Reprenez la dépêche sur le transfert de deux Libyens de Guantanamo vers le Sénégal et poursuivez-la après sa dernière phrase.

═══ Extrait choisi

Washington, 4 avr 2016 (AFP) - Deux Libyens détenus à la prison américaine de Guantanamo ont été transférés au Sénégal, marquant une fois de plus la volonté du gouvernement américain de fermer le centre de détention controversé avant le départ du président Barack Obama en janvier.
"Le ministère de la Défense annonce aujourd’hui le transfert de Salem Abdu Salam Ghereby et Omar Khalif Mohammed Abu Baker Mahjour Umar du centre de détention de la baie de Guantanamo au gouvernement du Sénégal", a écrit lundi le Pentagone dans un communiqué.
Après ce transfèrement, il reste 89 détenus dans la prison qui en a accueilli au total environ 780. Ces prisonniers étaient détenus pour beaucoup d’entre eux sans procès et souvent même sans inculpation, voire soumis à des traitements inhumains.
Le secrétaire d’Etat américain John Kerry a remercié dans un communiqué le Sénégal d’accueillir les deux prisonniers, précisant qu’ils étaient de nationalité libyenne.
Leur transfert de Guantanamo avait été approuvé par les différentes agences gouvernementales dès 2009, selon le département d’Etat.
Ils font partie d’un groupe de 35 prisonniers dont la libération a déjà été approuvée mais qui ne peut se concrétiser qu’une fois mises en place les complexes procédures de réhabilitation et de contrôle.
Les deux Libyens étaient détenus à Guantanamo sans procès depuis 14 ans, soit pratiquement depuis l’ouverture de la prison: celle-ci avait commencé en janvier 2002 à accueillir des suspects des attentats du 11 septembre 2001.
Salem Abdu Salam Ghereby, âgé de 55 ans et Omar Khalif Mohammed Abu Baker Mahjour Umar, qui aurait 43 ou 44 ans, avaient des liens avec Al-Qaïda et un groupe libyen de combattants islamistes.

══════
═══ Données affichées

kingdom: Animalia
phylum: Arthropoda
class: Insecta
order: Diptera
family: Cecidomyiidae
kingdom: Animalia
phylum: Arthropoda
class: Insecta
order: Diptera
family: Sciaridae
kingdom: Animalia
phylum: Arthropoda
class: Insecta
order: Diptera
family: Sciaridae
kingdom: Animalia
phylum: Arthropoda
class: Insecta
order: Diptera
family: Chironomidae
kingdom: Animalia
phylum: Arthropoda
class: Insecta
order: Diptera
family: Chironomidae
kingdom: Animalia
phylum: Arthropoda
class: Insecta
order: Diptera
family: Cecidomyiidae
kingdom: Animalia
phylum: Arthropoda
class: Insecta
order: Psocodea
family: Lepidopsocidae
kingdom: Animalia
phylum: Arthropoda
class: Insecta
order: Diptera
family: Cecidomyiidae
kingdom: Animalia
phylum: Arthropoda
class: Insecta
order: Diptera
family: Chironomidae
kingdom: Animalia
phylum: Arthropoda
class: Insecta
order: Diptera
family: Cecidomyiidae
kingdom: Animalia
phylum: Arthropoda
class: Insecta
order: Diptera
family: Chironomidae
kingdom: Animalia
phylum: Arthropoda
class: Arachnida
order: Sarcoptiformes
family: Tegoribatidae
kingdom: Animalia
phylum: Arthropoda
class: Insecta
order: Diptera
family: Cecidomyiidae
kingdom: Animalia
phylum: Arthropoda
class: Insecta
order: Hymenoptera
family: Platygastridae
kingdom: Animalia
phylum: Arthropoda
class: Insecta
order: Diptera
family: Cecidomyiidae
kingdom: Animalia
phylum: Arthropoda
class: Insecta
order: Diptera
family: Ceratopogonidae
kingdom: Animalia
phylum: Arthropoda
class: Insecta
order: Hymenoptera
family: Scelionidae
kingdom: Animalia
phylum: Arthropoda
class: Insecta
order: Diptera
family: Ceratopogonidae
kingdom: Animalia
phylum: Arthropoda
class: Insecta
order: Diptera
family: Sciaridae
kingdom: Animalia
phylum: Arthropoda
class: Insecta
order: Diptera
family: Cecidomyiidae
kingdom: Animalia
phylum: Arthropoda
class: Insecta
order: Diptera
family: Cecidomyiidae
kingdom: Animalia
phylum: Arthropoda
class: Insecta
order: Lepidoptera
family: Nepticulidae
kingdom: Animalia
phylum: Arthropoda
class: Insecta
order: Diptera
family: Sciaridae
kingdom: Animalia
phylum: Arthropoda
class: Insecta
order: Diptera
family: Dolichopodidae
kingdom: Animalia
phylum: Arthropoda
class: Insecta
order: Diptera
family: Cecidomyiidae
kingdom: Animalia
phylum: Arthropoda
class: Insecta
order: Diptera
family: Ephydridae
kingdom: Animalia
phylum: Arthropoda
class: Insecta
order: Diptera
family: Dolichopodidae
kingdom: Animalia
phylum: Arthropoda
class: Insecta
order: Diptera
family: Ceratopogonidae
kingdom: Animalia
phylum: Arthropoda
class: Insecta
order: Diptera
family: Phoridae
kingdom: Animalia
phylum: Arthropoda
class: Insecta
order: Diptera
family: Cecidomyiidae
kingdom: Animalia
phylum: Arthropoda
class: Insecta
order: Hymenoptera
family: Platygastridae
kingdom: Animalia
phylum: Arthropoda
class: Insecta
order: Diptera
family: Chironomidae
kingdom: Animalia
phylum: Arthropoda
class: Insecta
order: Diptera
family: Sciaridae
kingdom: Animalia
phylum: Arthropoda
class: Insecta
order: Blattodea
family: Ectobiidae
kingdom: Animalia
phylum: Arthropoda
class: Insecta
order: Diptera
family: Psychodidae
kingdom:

══════

Réponse
- ’Effacer la tache’ -
Les Etats-Unis se disent "reconnaissants à l’égard du gouvernement du Sénégal pour son geste humanitaire et sa volonté de soutenir les efforts américains de fermer" la prison, promesse exprimée par Barack Obama dès sa campagne présidentielle de 2008.
La prison "affaiblit notre sûreté nationale car elle mobilise des ressources, nuit à nos relations avec des partenaires et des alliés clés et sert d’outil de propagande aux extrémistes violents", fait valoir à nouveau le département d’Etat.
Le ministère des Affaires étrangères redit la volonté du gouvernement de "fermer le centre de détention d’une manière responsable qui protège notre sûreté nationale".
Le Sénégal rejoint 26 pays tiers qui, depuis 2009, ont accepté d’accueillir au total près d’une centaine d’anciens détenus de Guantanamo.
Le Sénégal a confirmé "se joindre aux efforts en cours d’autres pays amis pour soutenir cette mesure historique" de fermeture de la prison, selon l’agence de presse sénégalaise APS.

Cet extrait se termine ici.